Forum member Jayne Page said: “People who have made a mistake, particularly if it’s an unintentional mistake, will wish to come and defend themselves. Do you make this kind of recourse available to them?”  

Responding to both, Hughes said: “We are going to do a resourcing review. Clearly it makes sense to do that, particularly given the volume of cases is so great. In terms of evidence, what information is made available and when it is made available, there are judgement calls to be made. As Jay rightly pointed out, it is about striking the right balance.”

McKenna said: “My concern in this process is not the guilty ones, it is the innocent ones, the people who have come to me and who have ended up with no case to answer.”

Hughes replied: “We are trying to find that balance. A revision of cases will help in this respect and Jay has privately suggested to me that a workshop in which we review some of the cases would be helpful. I agree with him on that and I think that would be a positive step forward.”

Referring to changes to the appeals panel, Morgan said: “We have added an independent member to the panel. There will now be four members, including three from the club, and in the event of a split verdict the casting vote would go to the independent.

“We have also changed the time period in which an appeal should take place. Instead of allowing the club 28 days to hear an appeal, it will now happen within 14 days in keeping with a proposal put forward by this forum.”

Forum member Frank Chart asked: “Given there have only been a total of eight appeals to date – and I’m sure we’d all agree that isn’t a high number – why can’t someone come in to have their appeal heard in person?” Page agreed, adding: “Where necessary you could always do it by conference call.”

Hughes replied: “Our position is that we operate a documentary appeal and that is consistent with the rest of the Premier League.
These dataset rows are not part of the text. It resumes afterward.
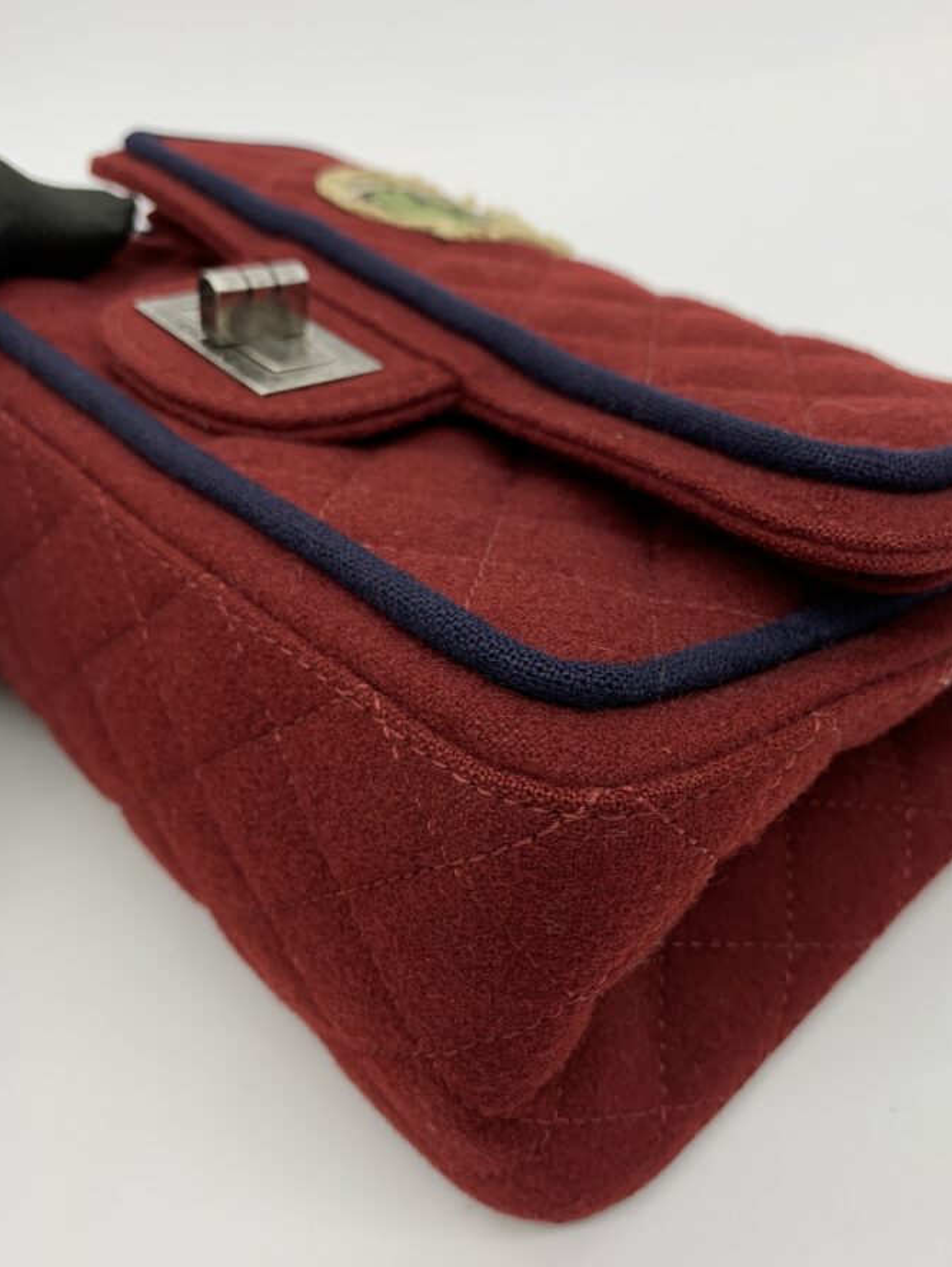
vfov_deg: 59.8
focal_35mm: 30
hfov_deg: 46.7
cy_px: 696
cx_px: 546
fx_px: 1099
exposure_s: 1/100
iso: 32
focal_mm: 4.25
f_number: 1.8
It also adheres to the standard set by the Independent Football Ombudsman.”

McKenna said: “I don’t see why you say ‘Others don’t do it so we won’t do it.’ Surely as Liverpool Football Club you have the ability to come to your own conclusions and not just go with the crowd? In a workplace, you would have the opportunity to appeal in person and the same principle should apply to the football industry. I also think that sitting in the room with a person can actually defuse a situation because the individual has been able to have their say.”

Chart added: “Giving supporters the right to request a personal hearing but at the club’s discretion could be the way forward because I think everyone would respect that there may be instances in which this wouldn’t be appropriate.”

Hughes replied: “I accept the points that have been made and I will take them away with me. But I would also say that we have gone from nowhere to having a very strong process in a very short space of time and I would like to recognise the efforts of those on this forum and other supporters who have worked with us and helped us to reach this point.”

Chart said: “I agree that this is a step forward but I would suggest that as well as having a document that puts offences into groups it would be helpful if there could also be an accompanying flow chart.”

At the conclusion of the forum, Hughes agreed to hold a workshop at the next available opportunity at which a selection of cases will be reviewed.